A bale of hay

I’d just said to the Sage that I was going to get changed, ready to leave at 6 o’clock to meet my friends for dinner, when the phone rang.  It was Al.

He’d been out to check the bees and found that a swarm was clinging on to one of the hives.

He knew they were about to swarm so had split them already – an artificial swarm, that is, you bamboozle them into believing that they have swarmed and, among the ones left behind (the queen and half the bees take half the food with them to set up a new home, leaving queen larvae and enough workers and food to keep the colony going) the new queen will hatch, fly, mate and return to the hive to spend the rest of her life laying eggs. Evidently, they had not been deceived.

By the way, Blue Witch, I’m sure this is only vaguely connected to the actual process, but bear in mind I don’t really know what I’m talking about. I’m not the beekeeper of the family.

He was wanting the Sage to babysit while he and Dilly went and dealt with the swarm, but he soon realised that it wasn’t going to be easy. The bees were all over the back of the hive with the queen somewhere in the middle and they were going to have to be coaxed into a new home. So he got in the car and drove off to Pob in Boringland to ask his advice. Pob lent him another hive and some tools to help and back he came.

In the meantime, of course, I’d been out to have a look but then had to leave for my evening out.

The other thing is that Al didn’t know which colony had swarmed.

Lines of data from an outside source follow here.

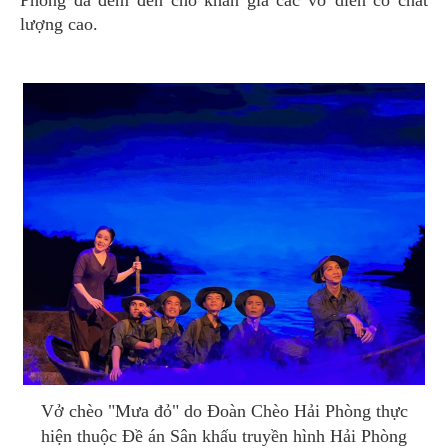
Phòng đã đem đến cho khán giả các vở diễn có chất
lượng cao.
Vở chèo "Mưa đỏ" do Đoàn Chèo Hải Phòng thực
hiện thuộc Đề án Sân khấu truyền hình Hải Phòng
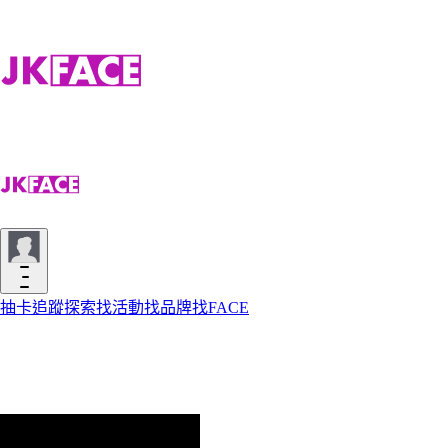
抽卡
追蹤
探索
找活動
找品牌
找FACE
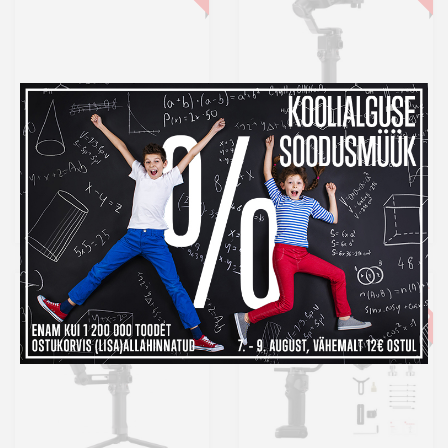
DJI RS 4 Pro Combo
DJI RS 5
(2026)
1 359 €
569 €
Laos
Laos
Kuumakse al.
46,32 €
Kuumakse al.
19,39 €
-4%
-4%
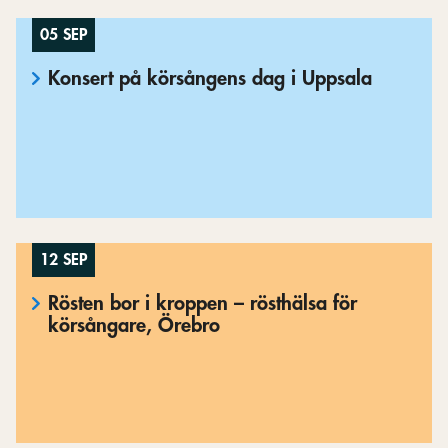
05 SEP
Konsert på körsångens dag i Uppsala
12 SEP
Rösten bor i kroppen – rösthälsa för
körsångare, Örebro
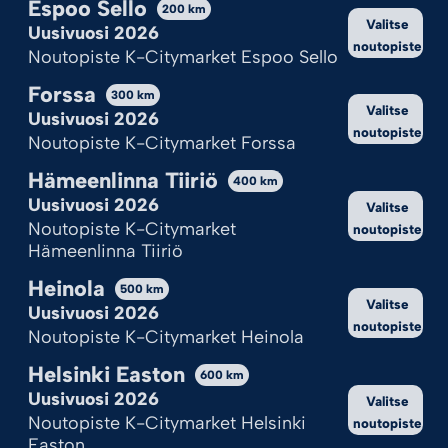
Espoo Sello
Kekseistä puhetta?
200
km
Valitse
Uusivuosi 2026
Ilotulite.fi käyttää evästeitä, jotta sivu toimii ja pystymme sitä
noutopiste
Noutopiste K-Citymarket Espoo Sello
kehittämään.
Onhan tämä sinulle ok?
Forssa
300
km
Valitse
Uusivuosi 2026
noutopiste
Hyväksy kaikki
Noutopiste K-Citymarket Forssa
Hämeenlinna Tiiriö
Hylkää kaikki
400
km
Uusivuosi 2026
Valitse
Katso valinnat
Noutopiste K-Citymarket
noutopiste
Hämeenlinna Tiiriö
Cookie Policy
Tietosuojaseloste
Heinola
500
km
Valitse
Uusivuosi 2026
noutopiste
Noutopiste K-Citymarket Heinola
Helsinki Easton
600
km
Uusivuosi 2026
Valitse
Noutopiste K-Citymarket Helsinki
noutopiste
Easton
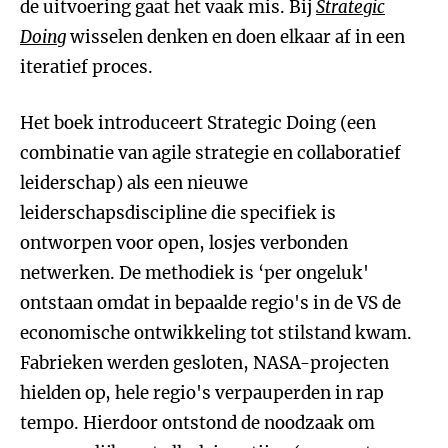
de uitvoering gaat het vaak mis. Bij
Strategic
Doing
wisselen denken en doen elkaar af in een
iteratief proces.
Het boek introduceert Strategic Doing (een
combinatie van agile strategie en collaboratief
leiderschap) als een nieuwe
leiderschapsdiscipline die specifiek is
ontworpen voor open, losjes verbonden
netwerken. De methodiek is ‘per ongeluk'
ontstaan omdat in bepaalde regio's in de VS de
economische ontwikkeling tot stilstand kwam.
Fabrieken werden gesloten, NASA-projecten
hielden op, hele regio's verpauperden in rap
tempo. Hierdoor ontstond de noodzaak om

It was probably one of the established queens, but occasionally a left-behind colony will swarm – this is beyond even my vague understanding so I won’t try to explain – anyway, it could have been any one of the five, three of which are presently hatching out new queens (or two of them, anyway) and mustn’t be disturbed. And evening was drawing on and the swarm might take off at any time to find a refuge before the air chilled. If they flew before he returned, nothing could be done.

Anyway, I got back just before 10 o’clock and hurried indoors. “Did they catch the bees?” I demanded. They did, said the Sage, and have put them in the hive lent by Pob (who is a long established beekeeper with a hundred or a hundred and fifty – can’t remember – hives and provides all the honey for Al’s shop.

The title of the post is from the rhyme
A swarm of bees in May is worth a bale of hay.
A swarm of bees in June is worth a silver spoon.
A swarm of bees in July isn’t worth a fly.

Mind you, it’s not that Al has gained any bees, just that he hopes not to have lost any. All he’s gained are some grey hairs and some more worry lines.